St. Apollinaire was a Syrian, elected to be the first bishop of Ravenna (which was later the Byzantine capital of Italy). As the first bishop of Ravenna, he faced nearly constant persecution. He and his flock were exiled from Ravenna during the persecutions of Emperor Vespasian (or Nero, depending on the source). On his way out of the city he was identified, arrested as being the bishop, tortured and martyred by being run through with a sword. 

The church of San Apollinaire in Ravenna is a masterpiece, a jewel of Byzantine iconography and mosaics. It was erected by the Ostrogothic king Theodoric the Great during the first quarter of the 6th century. It was re-consecrated in AD 561, under the rule of the Byzantine emperor Justinian I, Justinian and his wife, the empress Theodora, appear in the mosaics of the church, each leading a segment of the offertory procession towards the altar during the celebration of the Eucharist.

The mosaics also depict a procession of the wise virgin-martyrs, led by the Three Magi, moving towards the group of the Madonna and Child surrounded by four angels. (The Magi in this mosaic are named Balthasar, Melchior and Gaspar; this is thought to be the earliest example of these three names being assigned to the Magi in Christian art.)  The Magi are wearing trousers and Phrygian caps as a sign of their foreign origin. The gifts which the Magi and the wise virgins bring are reflections of the gifts which the congregation are bringing to present: bread, wine, water for the celebration of the Eucharist and food or clothes to be distributed among the poor and needy during the week.
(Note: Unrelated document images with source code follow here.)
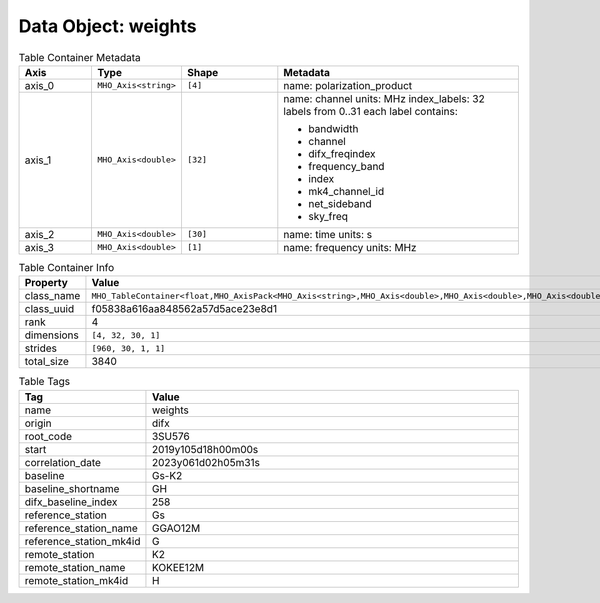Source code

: 
Data Object: weights
====================

.. list-table:: Table Container Metadata
   :widths: 15 15 20 50
   :header-rows: 1

   * - Axis
     - Type
     - Shape
     - Metadata
   * - axis_0
     - ``MHO_Axis<string>``
     - ``[4]``
     - name: polarization_product
   * - axis_1
     - ``MHO_Axis<double>``
     - ``[32]``
     - name: channel  
       units: MHz  
       index_labels: 32 labels from 0..31  
       each label contains:  
       
       - bandwidth  
       - channel  
       - difx_freqindex  
       - frequency_band  
       - index  
       - mk4_channel_id  
       - net_sideband  
       - sky_freq
   * - axis_2
     - ``MHO_Axis<double>``
     - ``[30]``
     - name: time  
       units: s
   * - axis_3
     - ``MHO_Axis<double>``
     - ``[1]``
     - name: frequency  
       units: MHz

.. list-table:: Table Container Info
   :widths: 20 80
   :header-rows: 1

   * - Property
     - Value
   * - class_name
     - ``MHO_TableContainer<float,MHO_AxisPack<MHO_Axis<string>,MHO_Axis<double>,MHO_Axis<double>,MHO_Axis<double>>>``
   * - class_uuid
     - f05838a616aa848562a57d5ace23e8d1
   * - rank
     - 4
   * - dimensions
     - ``[4, 32, 30, 1]``
   * - strides
     - ``[960, 30, 1, 1]``
   * - total_size
     - 3840

.. list-table:: Table Tags
   :widths: 25 75
   :header-rows: 1

   * - Tag
     - Value
   * - name
     - weights
   * - origin
     - difx
   * - root_code
     - 3SU576
   * - start
     - 2019y105d18h00m00s
   * - correlation_date
     - 2023y061d02h05m31s
   * - baseline
     - Gs-K2
   * - baseline_shortname
     - GH
   * - difx_baseline_index
     - 258
   * - reference_station
     - Gs
   * - reference_station_name
     - GGAO12M
   * - reference_station_mk4id
     - G
   * - remote_station
     - K2
   * - remote_station_name
     - KOKEE12M
   * - remote_station_mk4id
     - H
The celebration of the Eucharist was often seen as a procession or pilgrimage in which the parish journeyed from earth to the Kingdom of God and then returned to earth to minister during the week what they had received on Sunday. During the celebration, the parish stepped outside time to stand alongside the Magi, the priest-king Melchizedek, Abraham and Isaac—all of whom also appear in the mosaics of this church—with the saints and martyrs of all times and places to worship God in eternity (as described in the Epistle to the Hebrews and the Book of Revelation, which are the first liturgical commentaries). The offertory procession is a visual shorthand to refer to the entire celebration.


The Magi were consistently venerated as the first non-Jews to come and worship Christ so they were considered the patron saints of all Christians of Gentile backgrounds. A shrine of the Three Kings at Cologne Cathedral, according to tradition, contains the bones of the Magi. Reputedly they were first discovered by Saint Helena on her famous pilgrimage to Palestine and the Holy Lands. The remains were first kept in the church of Hagia Sophia in Constantinople; they were later moved to Milan before being sent to their current resting place by the Holy Roman Emperor Frederick I in 1164.

What prompts these thoughts about Ravenna, St. Apollinaire, and the Magi? The martyrdom of the saint and the translation of the relics of the Magi to Cologne are both commemorated on the same day (July 23).